→ **Assignment**
Where a picture appears, leave it out, and print the rest of the records as they are.

→ **Supplied records**
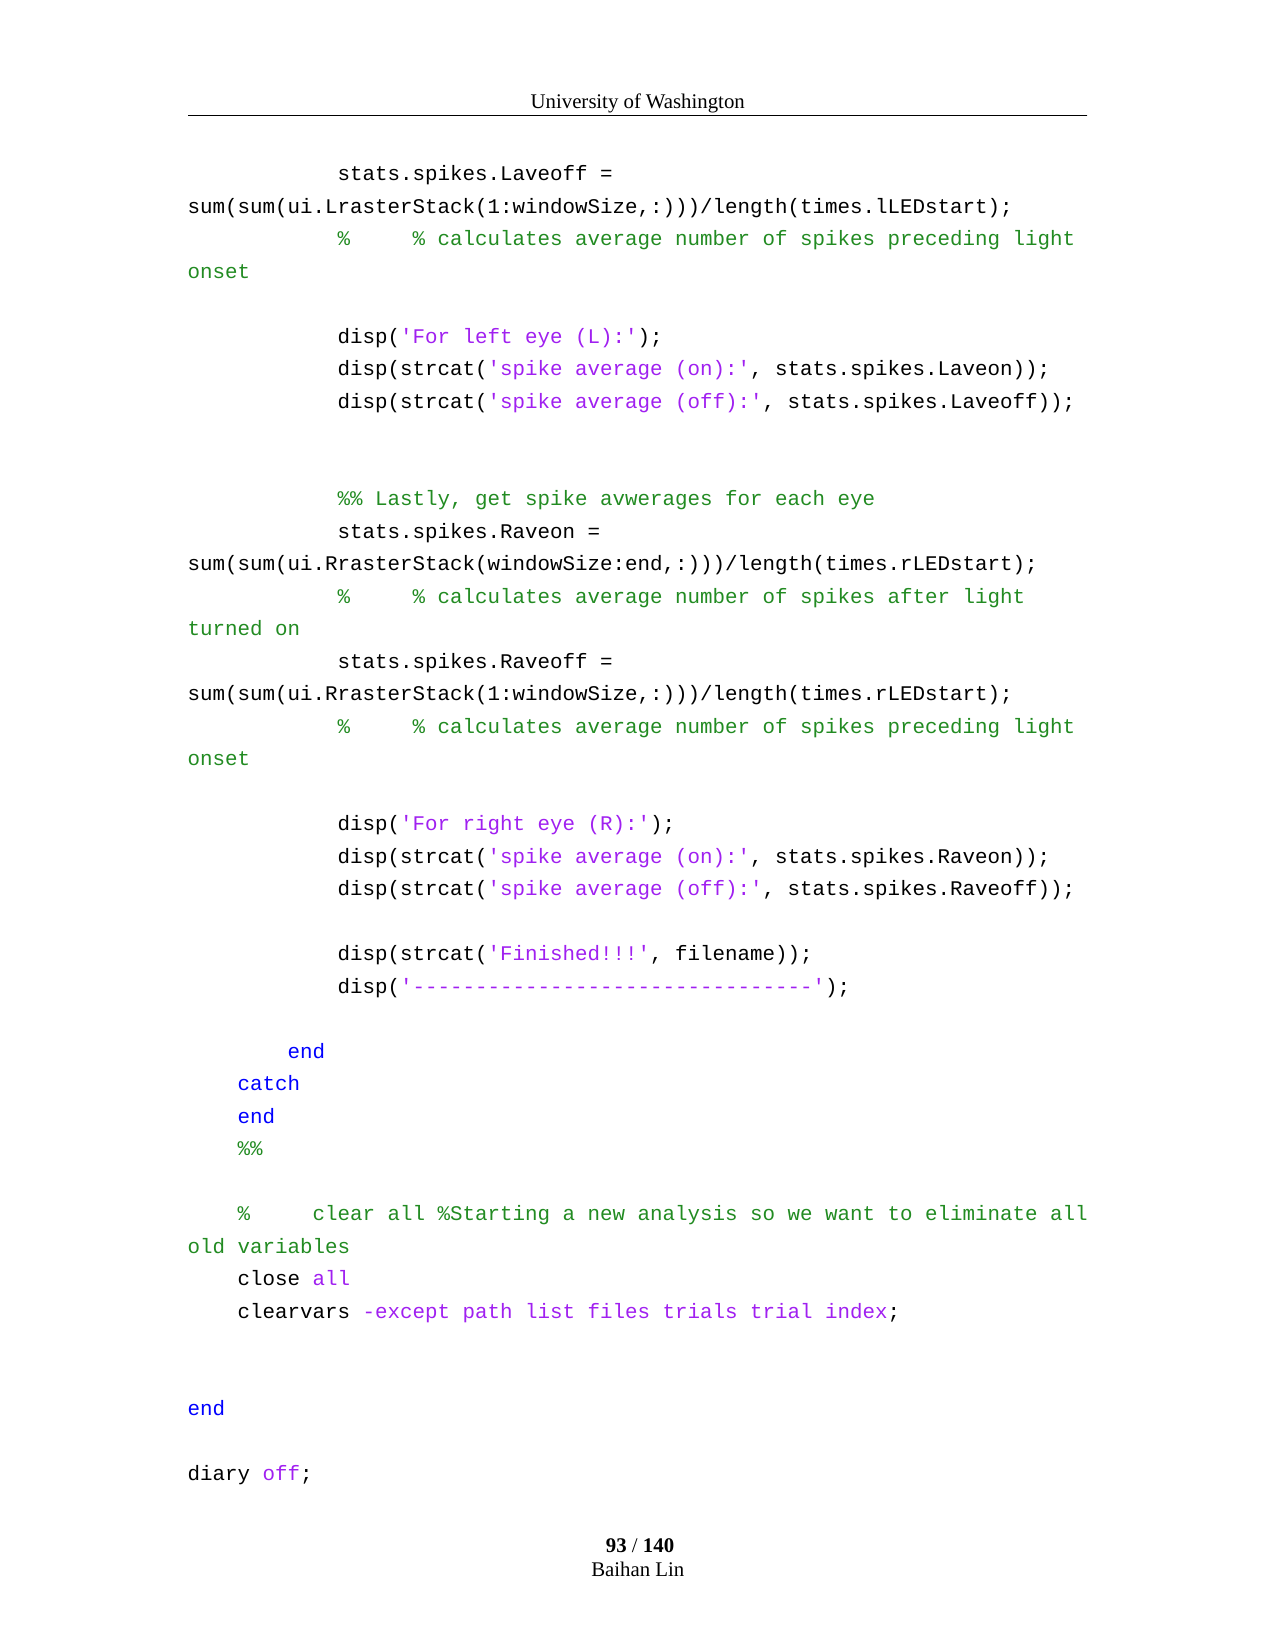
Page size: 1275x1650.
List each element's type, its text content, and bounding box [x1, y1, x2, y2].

text disp('For right eye (R):'); [187, 809, 1087, 841]
text stats.spikes.Raveon = sum(sum(ui.RrasterStack(windowSize:end,:)))/length(times.rLEDstart); [187, 516, 1087, 581]
text disp(strcat('spike average (off):', stats.spikes.Laveoff)); [187, 386, 1087, 419]
text %% [187, 1134, 1087, 1166]
text end [187, 1036, 1087, 1069]
text stats.spikes.Laveoff = sum(sum(ui.LrasterStack(1:windowSize,:)))/length(times.lLEDstart); [187, 159, 1087, 224]
text % clear all %Starting a new analysis so we want to eliminate all old variables [187, 1199, 1087, 1264]
text disp(strcat('spike average (on):', stats.spikes.Laveon)); [187, 354, 1087, 386]
text clearvars -except path list files trials trial index; [187, 1296, 1087, 1329]
text disp(strcat('Finished!!!', filename)); [187, 939, 1087, 971]
text close all [187, 1264, 1087, 1296]
text %% Lastly, get spike avwerages for each eye [187, 484, 1087, 516]
text % % calculates average number of spikes after light turned on [187, 581, 1087, 646]
text disp(strcat('spike average (off):', stats.spikes.Raveoff)); [187, 874, 1087, 906]
text catch [187, 1069, 1087, 1101]
text end [187, 1101, 1087, 1134]
text disp(strcat('spike average (on):', stats.spikes.Raveon)); [187, 841, 1087, 874]
text % % calculates average number of spikes preceding light onset [187, 711, 1087, 776]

→ **Your solution**
Page size: 1275x1650.
List each element's type, its text content, and bounding box [x1, y1, x2, y2].

text disp('For right eye (R):'); [187, 809, 1087, 841]
text stats.spikes.Raveon = sum(sum(ui.RrasterStack(windowSize:end,:)))/length(times.rLEDstart); [187, 516, 1087, 581]
text disp(strcat('spike average (off):', stats.spikes.Laveoff)); [187, 386, 1087, 419]
text %% [187, 1134, 1087, 1166]
text end [187, 1036, 1087, 1069]
text stats.spikes.Laveoff = sum(sum(ui.LrasterStack(1:windowSize,:)))/length(times.lLEDstart); [187, 159, 1087, 224]
text % clear all %Starting a new analysis so we want to eliminate all old variables [187, 1199, 1087, 1264]
text disp(strcat('spike average (on):', stats.spikes.Laveon)); [187, 354, 1087, 386]
text clearvars -except path list files trials trial index; [187, 1296, 1087, 1329]
text disp(strcat('Finished!!!', filename)); [187, 939, 1087, 971]
text close all [187, 1264, 1087, 1296]
text %% Lastly, get spike avwerages for each eye [187, 484, 1087, 516]
text % % calculates average number of spikes after light turned on [187, 581, 1087, 646]
text disp(strcat('spike average (off):', stats.spikes.Raveoff)); [187, 874, 1087, 906]
text catch [187, 1069, 1087, 1101]
text end [187, 1101, 1087, 1134]
text disp(strcat('spike average (on):', stats.spikes.Raveon)); [187, 841, 1087, 874]
text % % calculates average number of spikes preceding light onset [187, 711, 1087, 776]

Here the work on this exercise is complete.